Emerging artist gets Bar Harbor show 

Tom Coyle

BAR HARBOR — D’Alessio Gallery, home of Maine artist Russell D’Alessio, will present “Outsider In: The Untamable Art of Tom Coyle” this September at 12 Mount Desert St., in Bar Harbor, on the Village Green. The opening reception for the month-long exhibit will be from 6-9 p.m. Sept. 2. 

“It’s funny to be presenting the first gallery show ever for an emerging artist who happens to be 60,” said Linda D’Alessio, manager of D’Alessio Gallery. “And he’s been right under our noses for 20 years.”  

In fact, Coyle and the D’Alessios are sort of related. “I’m their youngest son’s ex-brother-in-law,” said Coyle, of Bangor. “I always love seeing Russ and Linda at family events, they’re great people, and a good laugh.” 

For most of the past 20 years, Coyle’s art never came up. “It’s my hobby, and as much as it’s fun, you don’t want to bore people with your hobby, especially when they’re real artists,” says Coyle. “But I kept painting when I had free time from work. When I got the chance to show Linda and Russ a few pieces, I guess they liked them.” 

Artwork by Tom Coyle.

“I find [his paintings] fascinating. They’re powerful but very expressive with dark and light themes undercut with humor. Meanwhile, he’s mixing this sort of old-school punk-rock sensibility with the Middle Ages, archeological influences, history, strange symbolism, and really just a lot of imagination. Tom’s work is unusual and it’s authentic, and we expect collectors will take notice,” said Russell. 

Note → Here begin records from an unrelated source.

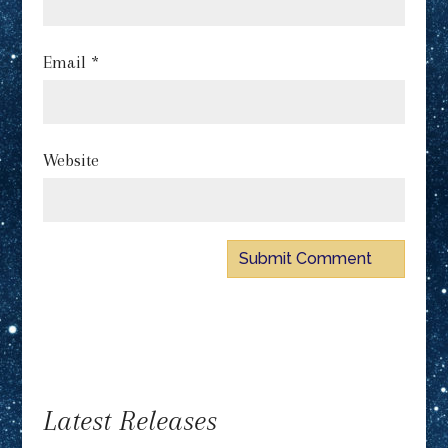
Email
*
Website
Latest Releases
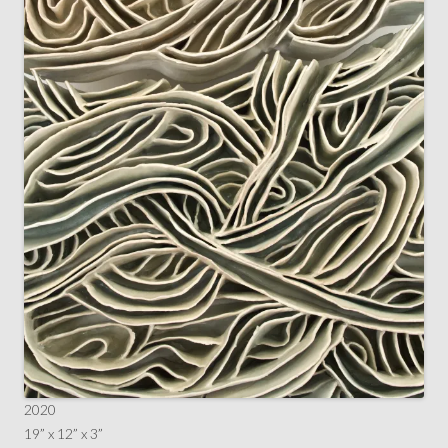
2020
19” x 12” x 3”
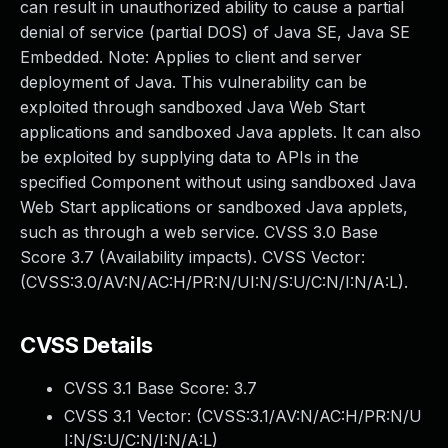
can result in unauthorized ability to cause a partial
denial of service (partial DOS) of Java SE, Java SE
Embedded. Note: Applies to client and server
deployment of Java. This vulnerability can be
exploited through sandboxed Java Web Start
applications and sandboxed Java applets. It can also
be exploited by supplying data to APIs in the
specified Component without using sandboxed Java
Web Start applications or sandboxed Java applets,
such as through a web service. CVSS 3.0 Base
Score 3.7 (Availability impacts). CVSS Vector:
(CVSS:3.0/AV:N/AC:H/PR:N/UI:N/S:U/C:N/I:N/A:L).
CVSS Details
CVSS 3.1 Base Score:
3.7
CVSS 3.1 Vector: (
CVSS:3.1/AV:N/AC:H/PR:N/U
I:N/S:U/C:N/I:N/A:L
)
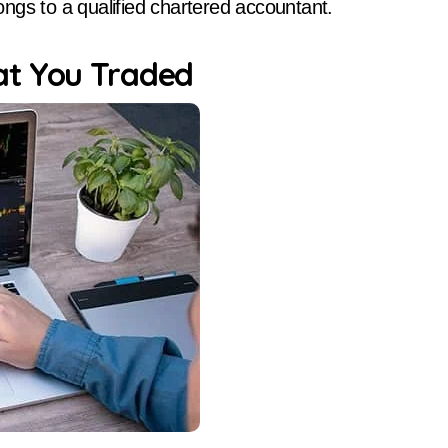
longs to a qualified chartered accountant.
at You Traded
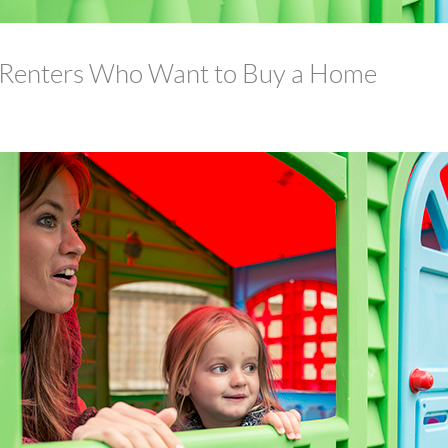
 Renters Who Want to Buy a Home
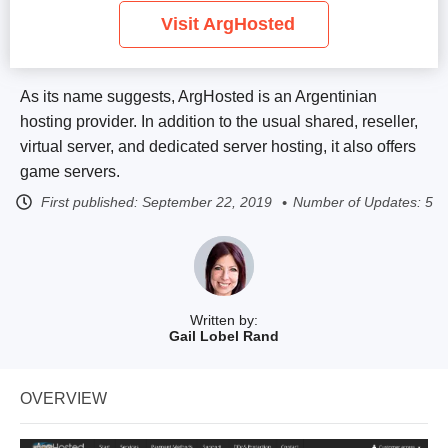
Visit ArgHosted
As its name suggests, ArgHosted is an Argentinian
hosting provider. In addition to the usual shared, reseller,
virtual server, and dedicated server hosting, it also offers
game servers.
First published:
September 22, 2019
Number of Updates: 5
Written by:
Gail Lobel Rand
OVERVIEW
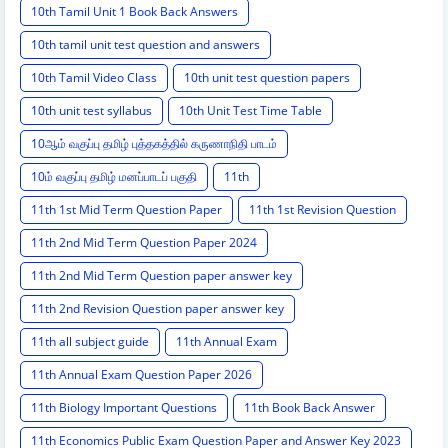
10th Tamil Unit 1 Book Back Answers
10th tamil unit test question and answers
10th Tamil Video Class
10th unit test question papers
10th unit test syllabus
10th Unit Test Time Table
10ஆம் வகுப்பு தமிழ் புத்தகத்தில் கருணாநிதி பாடம்
10ம் வகுப்பு தமிழ் மனப்பாடப் பகுதி
11th
11th 1st Mid Term Question Paper
11th 1st Revision Question
11th 2nd Mid Term Question Paper 2024
11th 2nd Mid Term Question paper answer key
11th 2nd Revision Question paper answer key
11th all subject guide
11th Annual Exam
11th Annual Exam Question Paper 2026
11th Biology Important Questions
11th Book Back Answer
11th Economics Public Exam Question Paper and Answer Key 2023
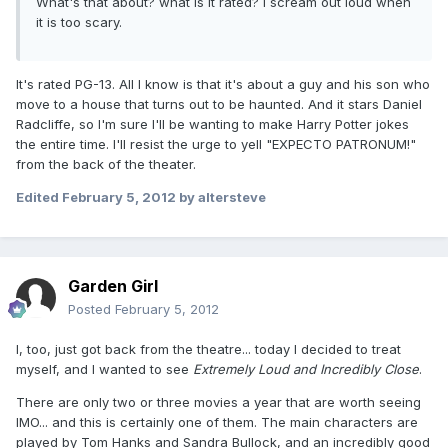
What's that about? what is it rated? I scream out loud when
it is too scary.
It's rated PG-13. All I know is that it's about a guy and his son who
move to a house that turns out to be haunted. And it stars Daniel
Radcliffe, so I'm sure I'll be wanting to make Harry Potter jokes
the entire time. I'll resist the urge to yell "EXPECTO PATRONUM!"
from the back of the theater.
Edited
February 5, 2012
by altersteve
Garden Girl
Posted
February 5, 2012
I, too, just got back from the theatre... today I decided to treat
myself, and I wanted to see
Extremely Loud and Incredibly Close
.
There are only two or three movies a year that are worth seeing
IMO... and this is certainly one of them. The main characters are
played by Tom Hanks and Sandra Bullock, and an incredibly good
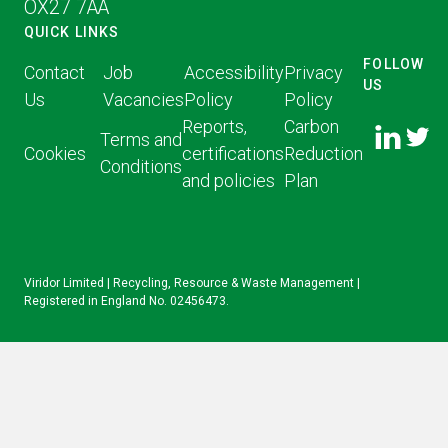
OX27 7AA
QUICK LINKS
FOLLOW
Contact
Job
Accessibility
Privacy
US
Us
Vacancies
Policy
Policy
FOLLOW
FOLLO
Reports,
Carbon
US ON
Terms and
US ON
Cookies
certifications
Reduction
LINKED
Conditions
TWITT
and policies
Plan
IN
Viridor Limited | Recycling, Resource & Waste Management |
Registered in England No. 02456473.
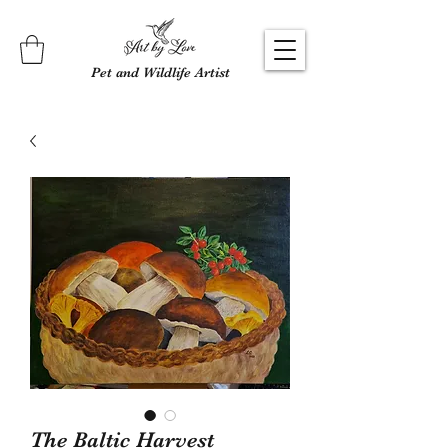
Pet and Wildlife Artist
The Baltic Harvest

The show’s title refers to Coyle’s status as an “outsider” artist. “It means self-taught and you don’t really have contacts in the art world, which actually I do, but, yes, I don’t think anyone would be shocked to learn I’ve never had a lesson,” Coyle joked. “I also don’t have an amazing or tragic personal profile like some of those real outsider people, who sometimes led sad and restricted lives,” says Coyle. “I’m just a guy who paints.” 

“We don’t do this often – feature another artist at the gallery,” Linda said. “But we felt compelled this year, by the work. People should see these paintings.”